• WORK INSTRUCTIONS:
Reproduce the records below in their entirety, character for character.

[Source texts of formatted documents]
-- Opening Marker --

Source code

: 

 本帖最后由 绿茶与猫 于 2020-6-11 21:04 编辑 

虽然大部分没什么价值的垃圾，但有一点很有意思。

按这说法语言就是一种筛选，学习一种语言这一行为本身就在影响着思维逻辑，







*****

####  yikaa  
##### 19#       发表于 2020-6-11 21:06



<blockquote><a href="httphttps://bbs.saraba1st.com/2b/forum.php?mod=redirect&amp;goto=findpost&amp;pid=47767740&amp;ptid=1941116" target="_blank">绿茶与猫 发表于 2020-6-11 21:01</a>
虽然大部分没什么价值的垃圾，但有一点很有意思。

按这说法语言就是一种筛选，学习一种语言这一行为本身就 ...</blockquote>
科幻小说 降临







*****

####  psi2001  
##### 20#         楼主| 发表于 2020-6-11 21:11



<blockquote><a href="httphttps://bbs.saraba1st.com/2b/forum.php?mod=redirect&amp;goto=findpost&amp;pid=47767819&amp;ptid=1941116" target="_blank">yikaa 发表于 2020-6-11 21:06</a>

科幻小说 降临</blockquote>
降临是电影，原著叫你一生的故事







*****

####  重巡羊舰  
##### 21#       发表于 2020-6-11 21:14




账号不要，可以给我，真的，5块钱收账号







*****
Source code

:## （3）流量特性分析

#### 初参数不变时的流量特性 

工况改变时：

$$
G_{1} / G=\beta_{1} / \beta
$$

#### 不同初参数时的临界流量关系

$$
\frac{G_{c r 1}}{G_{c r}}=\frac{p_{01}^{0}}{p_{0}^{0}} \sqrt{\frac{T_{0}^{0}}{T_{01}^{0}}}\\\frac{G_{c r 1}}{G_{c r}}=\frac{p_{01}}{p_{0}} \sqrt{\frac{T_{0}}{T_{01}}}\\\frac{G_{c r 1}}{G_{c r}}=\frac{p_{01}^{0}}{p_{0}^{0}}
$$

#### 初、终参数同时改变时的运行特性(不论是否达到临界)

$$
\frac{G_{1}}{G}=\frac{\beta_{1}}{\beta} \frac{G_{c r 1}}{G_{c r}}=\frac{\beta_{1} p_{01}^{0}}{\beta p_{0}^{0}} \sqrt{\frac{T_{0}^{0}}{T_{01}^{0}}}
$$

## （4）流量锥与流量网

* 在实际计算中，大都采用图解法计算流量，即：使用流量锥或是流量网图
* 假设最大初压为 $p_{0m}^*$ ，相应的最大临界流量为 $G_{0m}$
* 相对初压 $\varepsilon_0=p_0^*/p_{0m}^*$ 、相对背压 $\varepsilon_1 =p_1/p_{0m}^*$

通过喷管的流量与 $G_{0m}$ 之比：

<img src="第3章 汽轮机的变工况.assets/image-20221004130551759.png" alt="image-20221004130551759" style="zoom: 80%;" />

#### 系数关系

-- Closing Marker --

• THE COMPLETED TASK:
Source code

: 

 本帖最后由 绿茶与猫 于 2020-6-11 21:04 编辑 

虽然大部分没什么价值的垃圾，但有一点很有意思。

按这说法语言就是一种筛选，学习一种语言这一行为本身就在影响着思维逻辑，







*****

####  yikaa  
##### 19#       发表于 2020-6-11 21:06



<blockquote><a href="httphttps://bbs.saraba1st.com/2b/forum.php?mod=redirect&amp;goto=findpost&amp;pid=47767740&amp;ptid=1941116" target="_blank">绿茶与猫 发表于 2020-6-11 21:01</a>
虽然大部分没什么价值的垃圾，但有一点很有意思。

按这说法语言就是一种筛选，学习一种语言这一行为本身就 ...</blockquote>
科幻小说 降临







*****

####  psi2001  
##### 20#         楼主| 发表于 2020-6-11 21:11



<blockquote><a href="httphttps://bbs.saraba1st.com/2b/forum.php?mod=redirect&amp;goto=findpost&amp;pid=47767819&amp;ptid=1941116" target="_blank">yikaa 发表于 2020-6-11 21:06</a>

科幻小说 降临</blockquote>
降临是电影，原著叫你一生的故事







*****

####  重巡羊舰  
##### 21#       发表于 2020-6-11 21:14




账号不要，可以给我，真的，5块钱收账号







*****
Source code

:## （3）流量特性分析

#### 初参数不变时的流量特性 

工况改变时：

$$
G_{1} / G=\beta_{1} / \beta
$$

#### 不同初参数时的临界流量关系

$$
\frac{G_{c r 1}}{G_{c r}}=\frac{p_{01}^{0}}{p_{0}^{0}} \sqrt{\frac{T_{0}^{0}}{T_{01}^{0}}}\\\frac{G_{c r 1}}{G_{c r}}=\frac{p_{01}}{p_{0}} \sqrt{\frac{T_{0}}{T_{01}}}\\\frac{G_{c r 1}}{G_{c r}}=\frac{p_{01}^{0}}{p_{0}^{0}}
$$

#### 初、终参数同时改变时的运行特性(不论是否达到临界)

$$
\frac{G_{1}}{G}=\frac{\beta_{1}}{\beta} \frac{G_{c r 1}}{G_{c r}}=\frac{\beta_{1} p_{01}^{0}}{\beta p_{0}^{0}} \sqrt{\frac{T_{0}^{0}}{T_{01}^{0}}}
$$

## （4）流量锥与流量网

* 在实际计算中，大都采用图解法计算流量，即：使用流量锥或是流量网图
* 假设最大初压为 $p_{0m}^*$ ，相应的最大临界流量为 $G_{0m}$
* 相对初压 $\varepsilon_0=p_0^*/p_{0m}^*$ 、相对背压 $\varepsilon_1 =p_1/p_{0m}^*$

通过喷管的流量与 $G_{0m}$ 之比：

<img src="第3章 汽轮机的变工况.assets/image-20221004130551759.png" alt="image-20221004130551759" style="zoom: 80%;" />

#### 系数关系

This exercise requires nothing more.